We are only able to see best when our world is so broad and deep that we couldn’t possibly see everything—when mystery is always glaring us in the face. This mystery must be the pivotal encounter, the focus which draws us and attracts us—whether it be the profound truth of the foolish situation or the alluring beauty of the simple sight—we must long for this immensity in each tiny object. It was the Ancient Hebrews, Flannery correctly notes, who were “genius for making the absolute concrete.” These folks revealed that even in the immanent we can touch the transcendent. The more grounded and probingly microscopic our vision becomes the more awesome visions we behold—suddenly we see the person and world in front of us, in their entirety, in their dignity.

If the world is to be a better place, an optimal place, then we must all stop thinking carrots are the answer to poor eyesight. Actually, it is humility that helps us to see. We must first discover our own eyes by discovering the mystery inlying our very selves. "To know oneself,” Flannery suggests, “is, above all, to know what one lacks. It is to measure oneself against the Truth, and not the other way around.” When we discover Truth and its effect on us, we see for the first time the Fallen world and our place in it, and are compelled to be fulfilled by engaging the depths for heights, humility for ecstasy, and suffering for satisfaction. We go out to meet the world with our capacity for incapacity and become prophets in our everyday activities where our “prophecy is a matter of seeing near things with their extensions of meaning and thus of seeing far things close up.”

“The roots of the eye are in the heart,” Msgr. Guardini reminds us. And our hearts’ beatings are the pulse of our visions and the rhythm of our dreaming. If we fail to see and achieve a future worthy of our faith and befitting He who died for us, then it was because we refused to let Him cure our blindness (which is because we hardened our hearts). Pessimism (whether it be historical and/or eschatological) is a heart disease brought about by blockage which can be near or far.

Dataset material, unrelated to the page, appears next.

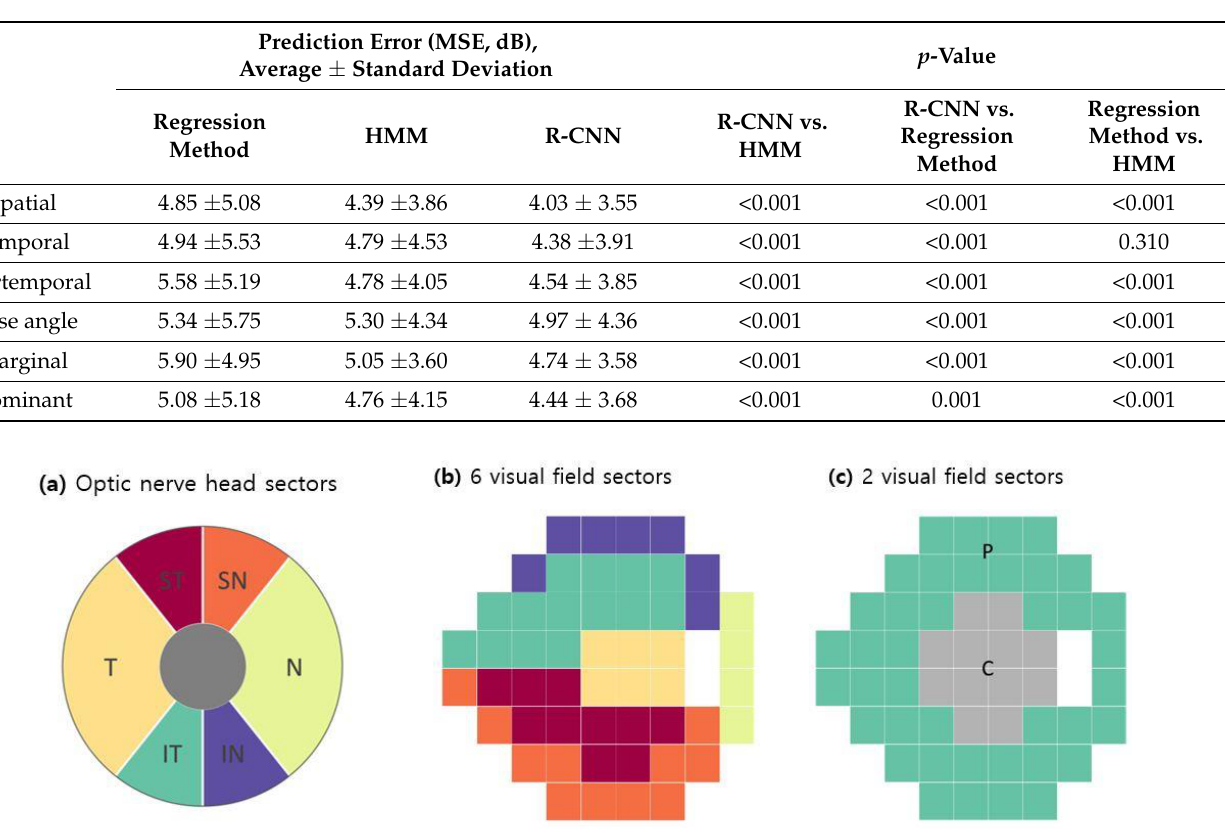
Figure 6. ( A ) Mean absolute error (MAE) of classified deviation value (DV). R-CNN had the least classification error (MAE) in most of the points. The more opaque hue indicates greater error. Red dots depict significant variances between the regression and R-CNN; blue dots depict significant variances between HMM and R-CNN (t-test). ( B ) Normalized squared error ( C ) Normalized absolute error. Table 10. The prediction error (MSE) by visual field partitions.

Too many dismiss idealism as a simpleton’s wayward notion proven by history to be untenable. Plato believed we had to leave this fallen world to escape (clearly a historical pessimist) to the heavenly bliss (clearly an eschatological optimist). Yet, it was a silly Jewish carpenter who proved historically that idealism was possible by rejecting the Platonic divorce for an Incarnational wedding. It was He who demonstrated that henceforth there is no room for pessimism; but first we must see, and we must see why (which in His sight are quite literally the same thing).

Pessimism says that because we’ve tried so long with no avail, that we never shall. Yet, it is another good literary friend, Gilbert Keith (Chesterton) who said, “the Christian ideal has not been tried and found wanting. It has been found difficult; and left untried.” You see, the other way the aforementioned Jewish fellow changed our view on idealism is because He also changed the misconception about 'the' ideal. He said that optimal future is not one free of suffering, but only free of illegitimate suffering; it is not free of hardship, but full of support. He did not promise solid gold toilet seats to everyone, nor seal-skin bed sheets. But He did suggest we could live good lives, and that we could do so for eternity. In fact, we can begin as soon as today, as we first open our eyes, as we take up the task of heralding in an optimistic future. One may see us as backwards and odd as we usher in the era, and they will be somewhat right, since we must appear confusing, suggesting we are eye-doctors primarily concerned with cardiology.